Across the Corn Belt, showers and thunderstorms are overspreading western portions of the region. Meanwhile in the eastern Corn Belt, cool but dry weather favors late-season planting efforts.
On the Plains, a cool, wet weather pattern across northern areas continues to hamper fieldwork and crop development. Meanwhile, relentless drought continues on the southern High Plains, where the winter wheat harvest is well underway with more than three-quarters of the crop rated in very poor to poor condition in Texas (79% very poor to poor) and Oklahoma (77%).
In the South, hot, mostly dry weather favors fieldwork and crop development. However, drought continues to gradually expand and intensify across the Deep South, where pastures and rain-fed summer crops are experiencing significant stress.
In the West, cool weather remains an impediment to crop development. Showers accompany the Northwestern chill, maintaining concerns about disease pressure in crops such as winter wheat.
Early in the week, hot weather from the southern Plains into the Southeast will contrast with cooler-than-normal weather in most other regions.
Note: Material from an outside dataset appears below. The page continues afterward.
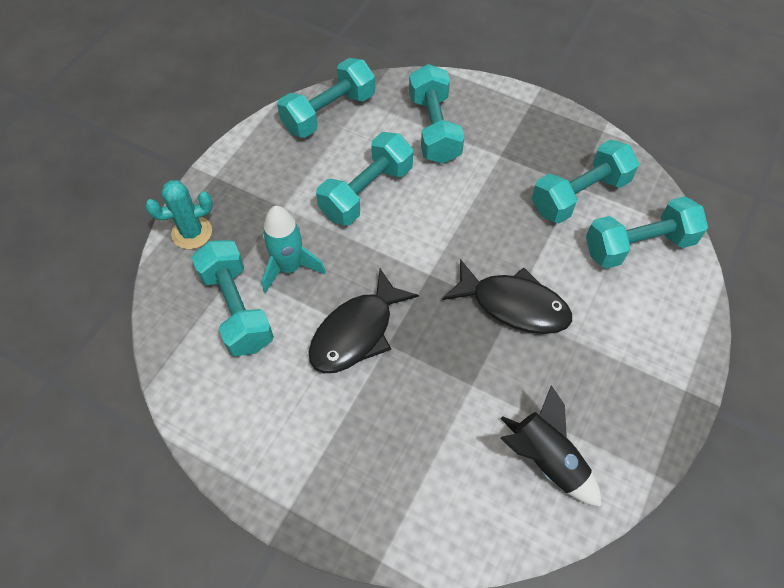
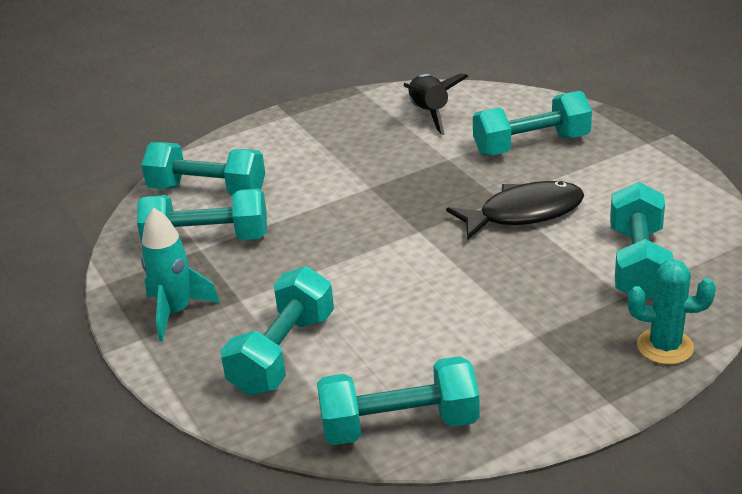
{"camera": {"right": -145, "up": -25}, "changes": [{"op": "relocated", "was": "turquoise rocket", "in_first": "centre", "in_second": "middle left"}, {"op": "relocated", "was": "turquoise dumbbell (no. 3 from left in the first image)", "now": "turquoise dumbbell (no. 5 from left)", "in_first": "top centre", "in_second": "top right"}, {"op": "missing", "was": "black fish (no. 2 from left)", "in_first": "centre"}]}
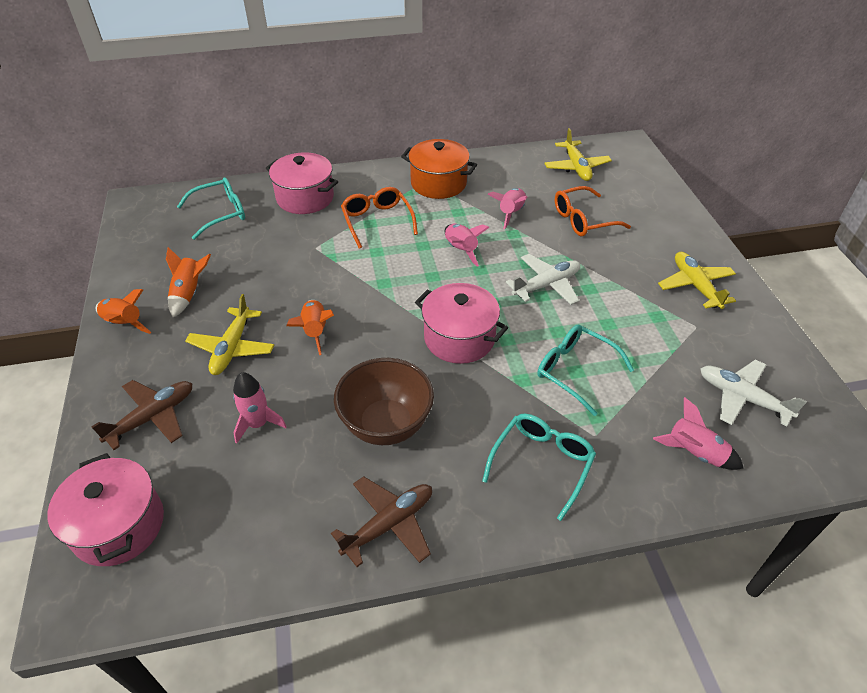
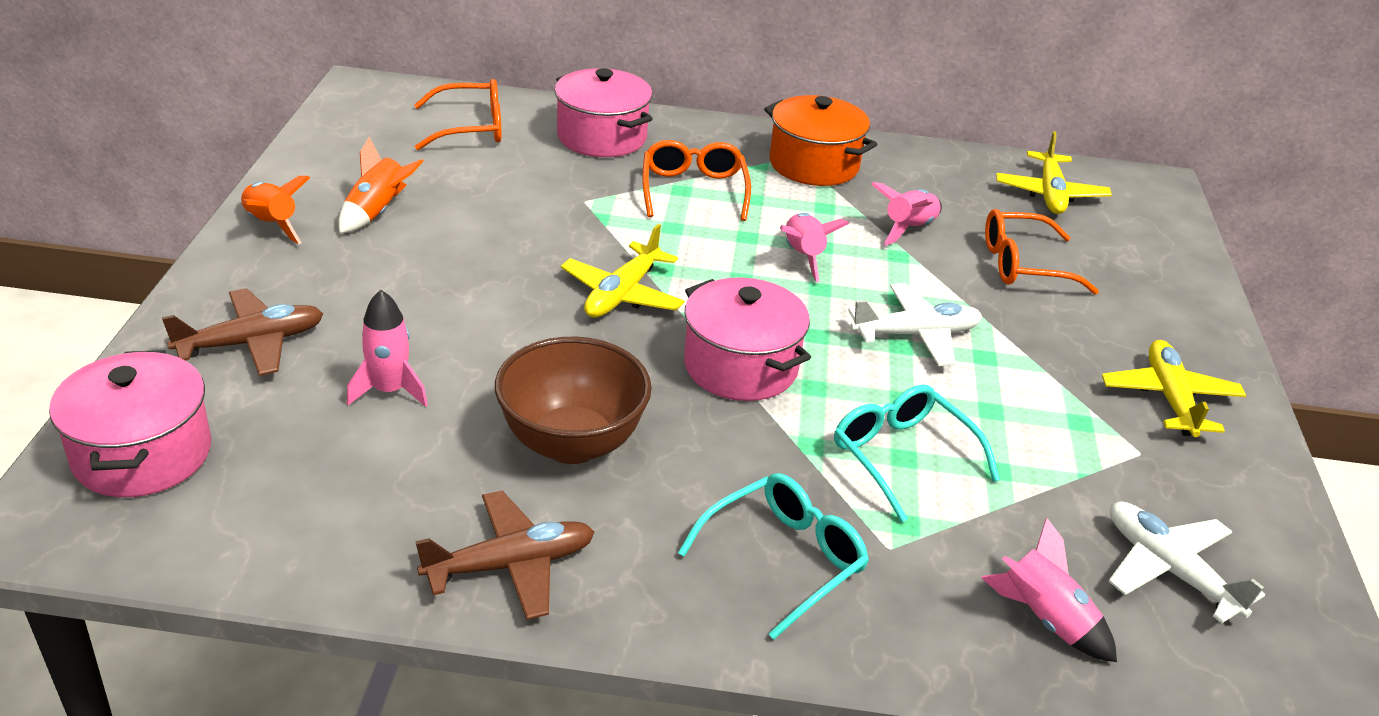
{"camera": {"right": 15, "up": -10}, "changes": [{"op": "colour", "was": "turquoise glasses (no. 1 from left)", "now": "orange glasses (no. 1 from left)", "in_first": "top left", "in_second": "top left"}, {"op": "relocated", "was": "yellow plane (no. 1 from left)", "in_first": "middle left", "in_second": "centre"}, {"op": "missing", "was": "orange rocket (no. 3 from left)", "in_first": "centre"}]}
During the next several days, heat will persist across the South and develop in the Southwest. Cool conditions will linger, however, across the northern High Plains and the Northwest.
During the next 5 days, significant rain (1 to 3 inches, with locally higher totals) can be
expected from the northern Plains to the southern Mid-Atlantic States—roughly from the Dakotas to the Carolinas. Meanwhile, little or no rain will fall from California to Texas.
Looking ahead, the 6- to 10-day outlook calls for above-normal temperatures from the southern Plains into the Southeastern and Mid-Atlantic States, while cooler-than-normal weather will prevail from the West into the upper Midwest. Meanwhile, above-normal rainfall across the northern Plains and the Midwest will contrast with drier-than-normal conditions across the nation’s southern tier.